By now you may have read that the legacy-obsessed animal that is Bonds simply couldn't tolerate the fact that the spotlight was on players who, without their steroid use, were, in his estimation, his inferiors. Bonds had already punched his ticket to Cooperstown (he's the founding member of the career 500HR/500SB club), but wanted more. He wanted absolute immortality. He likely found it in the vials, pills, hypodermic needles and external creams and clears which were easily obtained and not against MLB rules.

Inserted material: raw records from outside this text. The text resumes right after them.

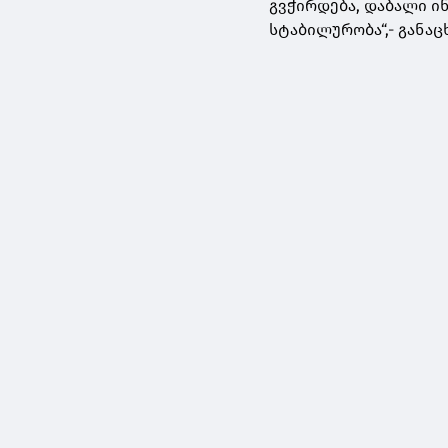
გვჭირდება, დაბალი ი
სტაბილურობა“,- განა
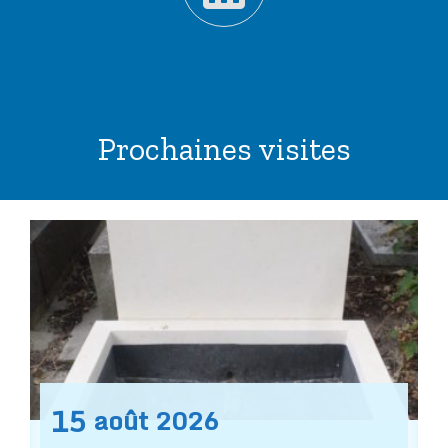
Prochaines visites
15
août
2026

We all watched as the weight piled on, as his HR totals inflated to unprecedented levels punctuated by an unthinkable 73 in 2001. We watched as he passed Willie Mays to reach #3 on the all-time list and set his sights on Babe Ruth and Hank Aaron. Captivated, we bought more tickets, more hot dogs, more jerseys and hats. The commisioner's office continued to ignore any moral and ethical ramifications in favor of more profits. Business as usual.

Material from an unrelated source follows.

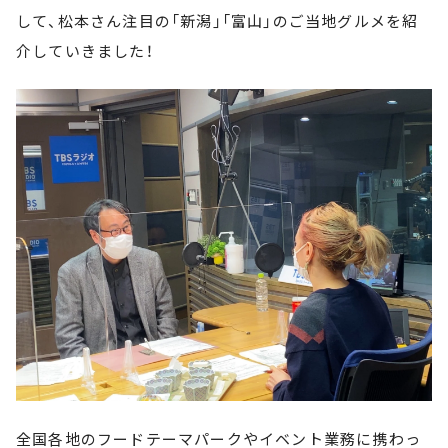
して、松本さん注目の「新潟」「富山」のご当地グルメを紹
介していきました！
全国各地のフードテーマパークやイベント業務に携わっ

We have since seen MLB impliment a steroid policy best described as far too late and way too little. We have crucified and ostracized Rafael Palmeiro for his positive test in 2005 and rewarded Jason Giambi with a Comeback Player of the Year Award for his return to productivity after a steroid sickness-induced slump that lasted a year and a half. None of this makes a lick of sense and now appears to be coming to a climactic peak in the form of "new" revelations about Bonds' drug use and an impending investigation by Selig's office.
Hold the stinkin' phone! What right does the man who tacitly endorsed steroid use for the better part of a decade have to level any kind of charges at Bonds or any other player who used steroids between 1997 and 2004? Lest you need to be reminded, Selig was the owner of the Milwaukee Brewers before becoming commissioner. As such, he not only understood the financial straits of the owners, but also had personal relationships with virtually all of them.
Is it so far-fetched to believe that Selig was begged by his peers to leave the rulebook empty of a steroid policy until profit-levels were stable again? Is it so impossible to believe that in light of this, he and the owners may have actually encouraged players to use the juice?
While I agree that each individual has a choice as to whether or not to take a substance of any kind, ask yourself: If you could take something that caused you to do your job much more effectively to the tune of an enormous pay increase, and it wasn't against company policy to do so, and everyone around you was using and leaving you in their collective dust in terms of performance and thus raking in massive piles of money, would you take the substance? Cut the self-righteous malarkey! Of course you would!
Is steroid use right? Of course not. But to focus all of our vitriolic rage on Bonds over this issue is beyond hypocritical. YOU, the fan, bought the tickets and took your kids to the games. YOU tuned in and celebrated with your buddies as the record books were stained with drug-induced figures. YOU, the fans and sports media, supported all of this until it suddenly became fashionable not to, and have repeatedly ignored the larger issues (the problem obviously starts at the top) involved.
It's easy to scapegoat Bonds, a less than likable figure that fans and media alike have had problems with for years. It is harder to examine ourselves and realize that we, as fans, were lured back to baseball by money obsessed suits who re-sold us a drugtainted version of the game we loved and still love.